United States Intellectual Property

Last week the U.S. Court of Appeals for the Federal Circuit issued an opinion in In re Brian David McFadden, No. 24-2107 (Sept. 5, 2025), reversing-in-part and vacating-in-part a pair of Patent Trial and Appeal Board rulings rejecting McFadden's social-network "information exchange" application.

Inventor McFadden filed a patent application directed at optimally routing content between producers and consumers on a social network. The examiner rejected claims 10-18 as (1) unpatentable subject matter under § 101 because the invention was directed to "software per se" lacking any structural limitations, and therefore outside the four statutory categories of permissible subject matter and (2) indefinite under § 112(b) because they contained mixed apparatus/method claims. The Board affirmed the examiner's rejection on both grounds. McFadden appealed.

The Federal Circuit reversed-in-part and vacated-in part. On the § 101 issue, the Court faulted the Board for halting its analysis at the "statutory category" step. Though the claims do not use the word "means," the panel found the use of the term "subsystem" invokes § 112(f) requiring construction as a means-plus-function element. Turning to the specification, the Court identified corresponding structure. including servers, CPUs, or mobile devices to satisfy the machine category. Because the Board misclassified the claims as structure-less "software per se," the § 101 rejection was vacated, and the case was remanded for consideration of whether the claims satisfy § 101 under the two-step Alice/Mayo framework.
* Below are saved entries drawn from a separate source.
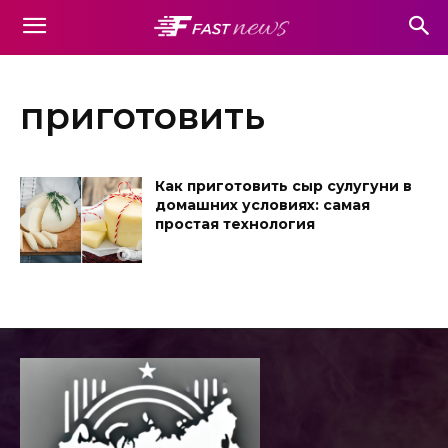
приготовить
Как приготовить сыр сулугуни в
домашних условиях: самая
простая технология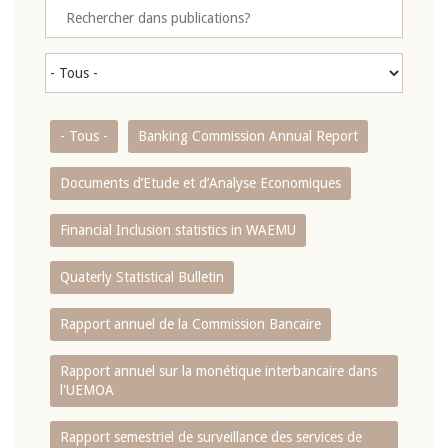
- Tous -
Banking Commission Annual Report
Documents d’Etude et d’Analyse Economiques
Financial Inclusion statistics in WAEMU
Quaterly Statistical Bulletin
Rapport annuel de la Commission Bancaire
Rapport annuel sur la monétique interbancaire dans
l'UEMOA
Rapport semestriel de surveillance des services de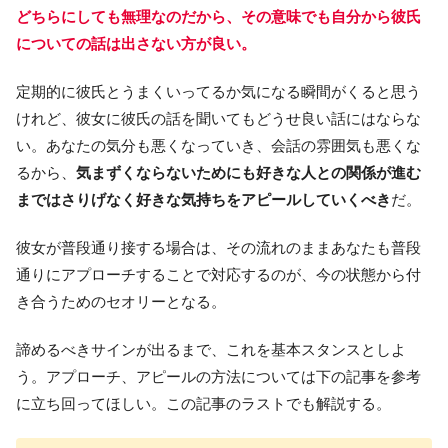
どちらにしても無理なのだから、その意味でも自分から彼氏
についての話は出さない方が良い。
定期的に彼氏とうまくいってるか気になる瞬間がくると思う
けれど、彼女に彼氏の話を聞いてもどうせ良い話にはならな
い。あなたの気分も悪くなっていき、会話の雰囲気も悪くな
るから、
気まずくならないためにも好きな人との関係が進む
まではさりげなく好きな気持ちをアピールしていくべき
だ。
彼女が普段通り接する場合は、その流れのままあなたも普段
通りにアプローチすることで対応するのが、今の状態から付
き合うためのセオリーとなる。
諦めるべきサインが出るまで、これを基本スタンスとしよ
う。アプローチ、アピールの方法については下の記事を参考
に立ち回ってほしい。この記事のラストでも解説する。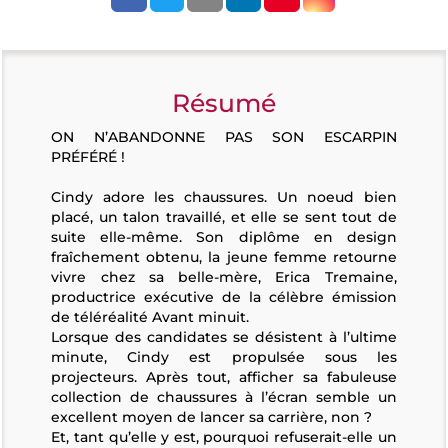
Résumé
ON N’ABANDONNE PAS SON ESCARPIN
PRÉFÉRÉ !
Cindy adore les chaussures. Un noeud bien
placé, un talon travaillé, et elle se sent tout de
suite elle-même. Son diplôme en design
fraîchement obtenu, la jeune femme retourne
vivre chez sa belle-mère, Erica Tremaine,
productrice exécutive de la célèbre émission
de téléréalité Avant minuit.
Lorsque des candidates se désistent à l’ultime
minute, Cindy est propulsée sous les
projecteurs. Après tout, afficher sa fabuleuse
collection de chaussures à l’écran semble un
excellent moyen de lancer sa carrière, non ?
Et, tant qu’elle y est, pourquoi refuserait-elle un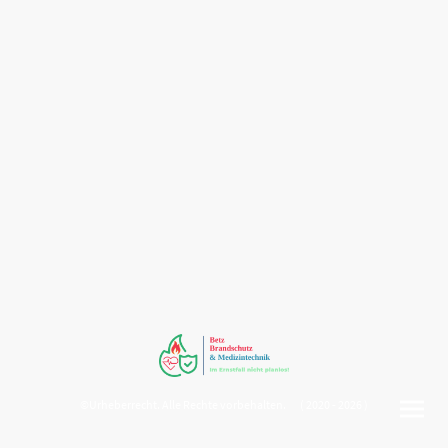
©Urheberrecht. Alle Rechte vorbehalten. ( 2020 - 2026 )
On the § 112 issue, the Court held that the claims merely recite the system's capabilities, rather than user-performed method steps. Properly read, language such as "configured to" does not require performance of method steps but, rather, directs the claims to a system or apparatus "possessing the recited structure and capable of performing the recited functions." Accordingly, the Court reversed the Board's ruling on the indefiniteness rejection.